> **YOUR ASSIGNMENT**
Please retype the data in full and exactly; the pictures are not part of the copy.

>>>

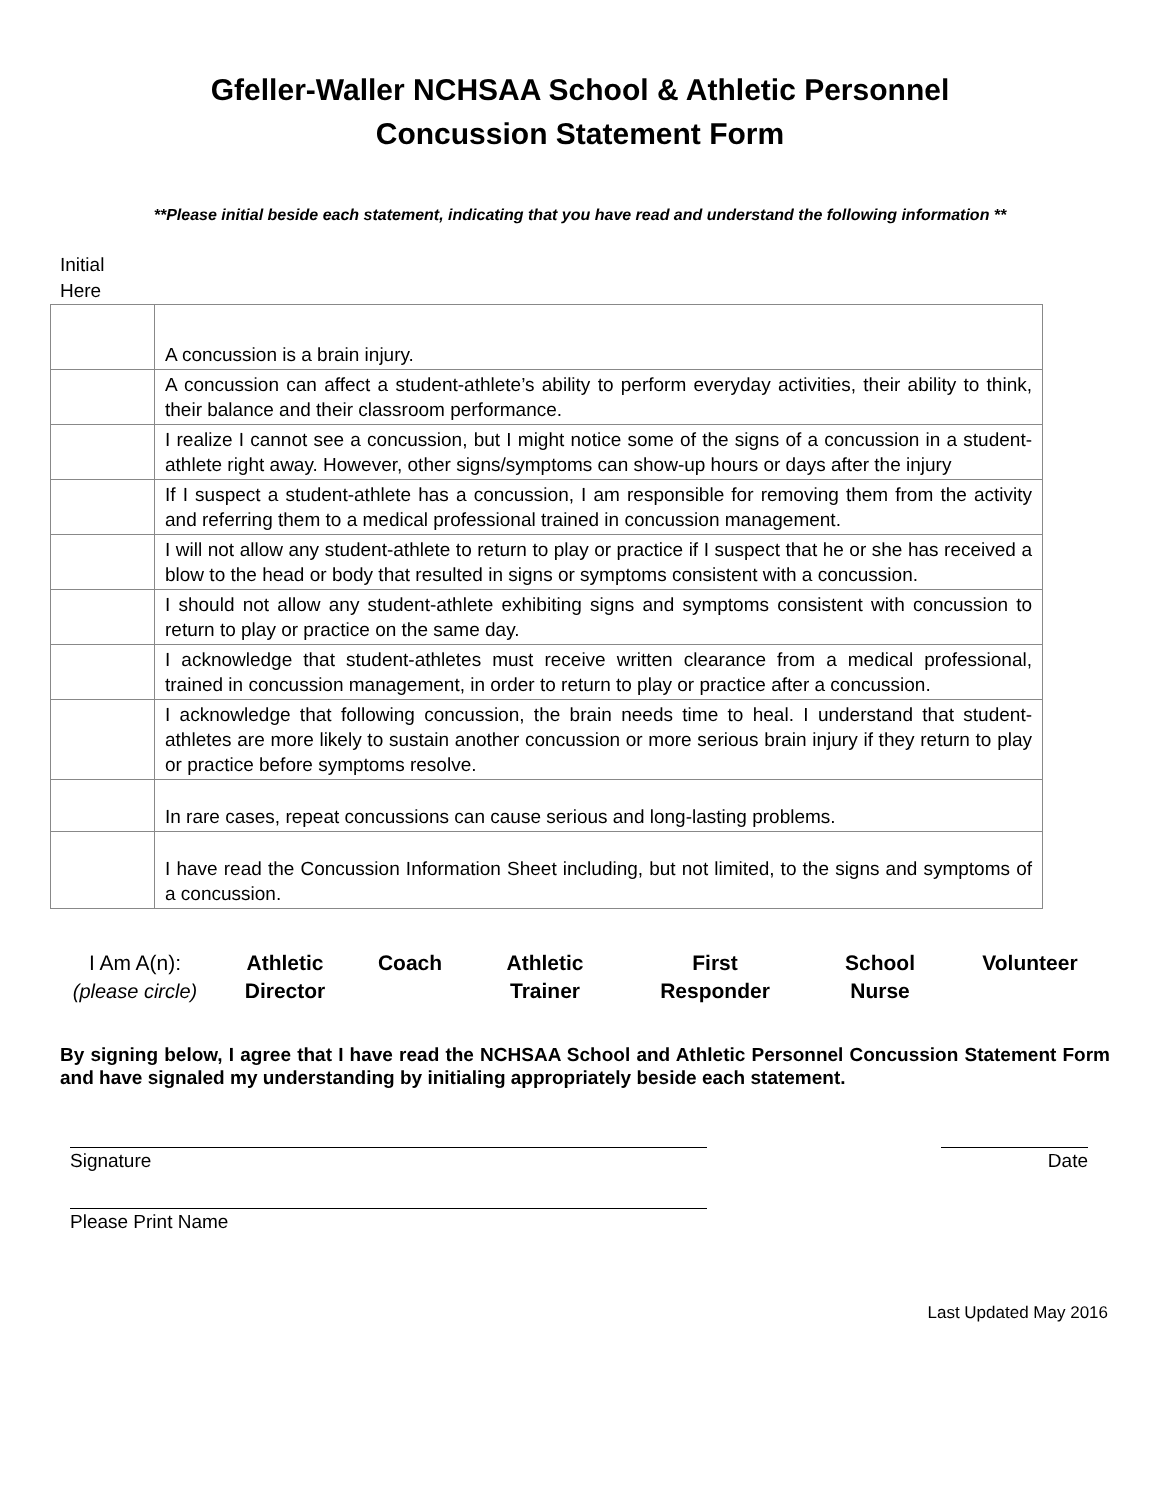Gfeller-Waller NCHSAA School & Athletic Personnel
Concussion Statement Form
**Please initial beside each statement, indicating that you have read and understand the following information **
Initial
Here
| | A concussion is a brain injury. |
| | A concussion can affect a student-athlete’s ability to perform everyday activities, their ability to think, their balance and their classroom performance. |
| | I realize I cannot see a concussion, but I might notice some of the signs of a concussion in a student-athlete right away. However, other signs/symptoms can show-up hours or days after the injury |
| | If I suspect a student-athlete has a concussion, I am responsible for removing them from the activity and referring them to a medical professional trained in concussion management. |
| | I will not allow any student-athlete to return to play or practice if I suspect that he or she has received a blow to the head or body that resulted in signs or symptoms consistent with a concussion. |
| | I should not allow any student-athlete exhibiting signs and symptoms consistent with concussion to return to play or practice on the same day. |
| | I acknowledge that student-athletes must receive written clearance from a medical professional, trained in concussion management, in order to return to play or practice after a concussion. |
| | I acknowledge that following concussion, the brain needs time to heal. I understand that student-athletes are more likely to sustain another concussion or more serious brain injury if they return to play or practice before symptoms resolve. |
| | In rare cases, repeat concussions can cause serious and long-lasting problems. |
| | I have read the Concussion Information Sheet including, but not limited, to the signs and symptoms of a concussion. |
I Am A(n):
(please circle)
Athletic
Director
Coach Athletic
Trainer
First
Responder
School
Nurse
Volunteer
By signing below, I agree that I have read the NCHSAA School and Athletic Personnel Concussion Statement Form and have signaled my understanding by initialing appropriately beside each statement.
Signature Date
Please Print Name
Last Updated May 2016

<<<

> **RESPONSE**
Gfeller-Waller NCHSAA School & Athletic Personnel
Concussion Statement Form
**Please initial beside each statement, indicating that you have read and understand the following information **
Initial
Here
| | A concussion is a brain injury. |
| | A concussion can affect a student-athlete’s ability to perform everyday activities, their ability to think, their balance and their classroom performance. |
| | I realize I cannot see a concussion, but I might notice some of the signs of a concussion in a student-athlete right away. However, other signs/symptoms can show-up hours or days after the injury |
| | If I suspect a student-athlete has a concussion, I am responsible for removing them from the activity and referring them to a medical professional trained in concussion management. |
| | I will not allow any student-athlete to return to play or practice if I suspect that he or she has received a blow to the head or body that resulted in signs or symptoms consistent with a concussion. |
| | I should not allow any student-athlete exhibiting signs and symptoms consistent with concussion to return to play or practice on the same day. |
| | I acknowledge that student-athletes must receive written clearance from a medical professional, trained in concussion management, in order to return to play or practice after a concussion. |
| | I acknowledge that following concussion, the brain needs time to heal. I understand that student-athletes are more likely to sustain another concussion or more serious brain injury if they return to play or practice before symptoms resolve. |
| | In rare cases, repeat concussions can cause serious and long-lasting problems. |
| | I have read the Concussion Information Sheet including, but not limited, to the signs and symptoms of a concussion. |
I Am A(n):
(please circle)
Athletic
Director
Coach Athletic
Trainer
First
Responder
School
Nurse
Volunteer
By signing below, I agree that I have read the NCHSAA School and Athletic Personnel Concussion Statement Form and have signaled my understanding by initialing appropriately beside each statement.
Signature Date
Please Print Name
Last Updated May 2016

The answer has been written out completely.